- El problema:
Según la nota sobre el partido entre Alvarado y San Jorge, ¿a qué cargo renunciará Antonio Raed?

- Fragmento seleccionado:

☆ ☆ ☆

Las esquirlas del escándalo entre Alvarado y San Jorge derivado del arbitraje de Adrián Franklin y la protesta del conjunto tucumano llegó a las arcas del Tribunal de Disciplina de la AFA en el interior del país: Antonio Raed renunciará a la presidencia por un “cúmulo de situaciones” que tuvo al partido de anoche como el detonante final para su decisión.

Raed reconoció que el tema del arbitraje de Franklin “es público y notorio, fue amañado, generó estado de nerviosismo y sacó de eje a uno de los equipos. No quiero justificar reacciones por parte de estos muchachos, pero que las cosas se den de un modo tan amañado y digitado, desde lo humoral puede tener justificación. Todo el mundo puede sacar sus conclusiones”.

Fuera de lo subjetivo y abarcando lo técnico sobre una posible revisión o continuidad del partido, el dirigente explicó: “se lo da por finalizado, si lo hizo el árbitro no sería ortodoxo. Tanto da que él lo haya dado por finalizado o que el partido quede a resolución del Tribunal de Disciplina por negarse a seguir jugando uno de los equipos, que está previsto en el Artículo 106 del Reglamento de Transgresiones y Penas, Inciso B y C”.

☆ ☆ ☆

- Extractos de datos:

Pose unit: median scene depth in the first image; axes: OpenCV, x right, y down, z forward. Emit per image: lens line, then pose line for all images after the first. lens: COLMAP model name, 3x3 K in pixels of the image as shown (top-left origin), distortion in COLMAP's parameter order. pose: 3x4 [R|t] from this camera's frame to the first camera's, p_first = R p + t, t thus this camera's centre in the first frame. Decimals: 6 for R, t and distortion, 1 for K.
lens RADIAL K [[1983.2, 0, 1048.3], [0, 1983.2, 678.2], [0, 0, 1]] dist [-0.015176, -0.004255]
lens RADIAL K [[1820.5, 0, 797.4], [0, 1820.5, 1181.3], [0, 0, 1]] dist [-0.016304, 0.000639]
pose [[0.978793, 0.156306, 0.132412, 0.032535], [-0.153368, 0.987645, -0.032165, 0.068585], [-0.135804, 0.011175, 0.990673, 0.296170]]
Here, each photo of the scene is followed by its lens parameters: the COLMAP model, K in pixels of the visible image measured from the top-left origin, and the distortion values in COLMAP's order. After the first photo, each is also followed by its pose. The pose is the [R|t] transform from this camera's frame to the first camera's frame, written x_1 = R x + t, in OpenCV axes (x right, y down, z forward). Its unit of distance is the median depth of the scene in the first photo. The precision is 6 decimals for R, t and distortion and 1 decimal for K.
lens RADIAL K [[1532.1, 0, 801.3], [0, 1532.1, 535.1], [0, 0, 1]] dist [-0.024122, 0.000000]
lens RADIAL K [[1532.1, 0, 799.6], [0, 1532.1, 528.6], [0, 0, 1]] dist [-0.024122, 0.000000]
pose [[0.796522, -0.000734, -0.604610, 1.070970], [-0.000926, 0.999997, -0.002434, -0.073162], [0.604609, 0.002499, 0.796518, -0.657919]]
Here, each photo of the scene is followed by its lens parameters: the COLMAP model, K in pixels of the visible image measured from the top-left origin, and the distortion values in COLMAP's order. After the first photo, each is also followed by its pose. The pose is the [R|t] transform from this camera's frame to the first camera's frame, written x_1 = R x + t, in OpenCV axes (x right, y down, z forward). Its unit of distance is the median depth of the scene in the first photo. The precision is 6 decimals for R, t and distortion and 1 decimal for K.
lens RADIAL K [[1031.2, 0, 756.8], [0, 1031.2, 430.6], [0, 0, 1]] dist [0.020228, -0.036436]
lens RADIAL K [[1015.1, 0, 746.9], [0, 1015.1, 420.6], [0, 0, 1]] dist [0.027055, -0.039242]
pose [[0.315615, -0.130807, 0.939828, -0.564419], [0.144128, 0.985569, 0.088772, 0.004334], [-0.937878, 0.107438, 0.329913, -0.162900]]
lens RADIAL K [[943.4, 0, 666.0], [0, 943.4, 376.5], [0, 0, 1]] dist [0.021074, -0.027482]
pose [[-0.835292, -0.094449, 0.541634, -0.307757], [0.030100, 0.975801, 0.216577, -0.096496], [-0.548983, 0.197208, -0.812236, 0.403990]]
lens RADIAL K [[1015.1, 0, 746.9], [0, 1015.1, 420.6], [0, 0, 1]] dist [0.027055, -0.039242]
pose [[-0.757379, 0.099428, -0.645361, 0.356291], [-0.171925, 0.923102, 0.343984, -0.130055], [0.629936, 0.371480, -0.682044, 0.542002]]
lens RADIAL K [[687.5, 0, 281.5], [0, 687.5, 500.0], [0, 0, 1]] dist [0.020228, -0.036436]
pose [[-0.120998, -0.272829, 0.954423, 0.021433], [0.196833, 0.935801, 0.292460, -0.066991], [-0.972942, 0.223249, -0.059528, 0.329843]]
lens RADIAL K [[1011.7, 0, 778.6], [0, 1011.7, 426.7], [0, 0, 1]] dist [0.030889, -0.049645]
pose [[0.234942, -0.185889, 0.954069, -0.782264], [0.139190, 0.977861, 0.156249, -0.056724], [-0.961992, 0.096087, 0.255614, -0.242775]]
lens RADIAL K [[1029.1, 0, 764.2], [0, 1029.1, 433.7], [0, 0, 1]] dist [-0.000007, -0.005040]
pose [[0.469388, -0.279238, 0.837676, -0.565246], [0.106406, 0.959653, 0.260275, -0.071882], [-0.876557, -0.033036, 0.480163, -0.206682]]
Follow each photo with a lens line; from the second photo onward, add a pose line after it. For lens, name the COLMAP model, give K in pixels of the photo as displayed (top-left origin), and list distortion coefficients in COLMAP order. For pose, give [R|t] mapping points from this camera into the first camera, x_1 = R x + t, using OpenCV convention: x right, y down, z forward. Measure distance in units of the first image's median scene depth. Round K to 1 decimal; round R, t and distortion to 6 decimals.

☆ ☆ ☆

- Respuesta:
A la presidencia del Tribunal de Disciplina de la AFA en el interior del país.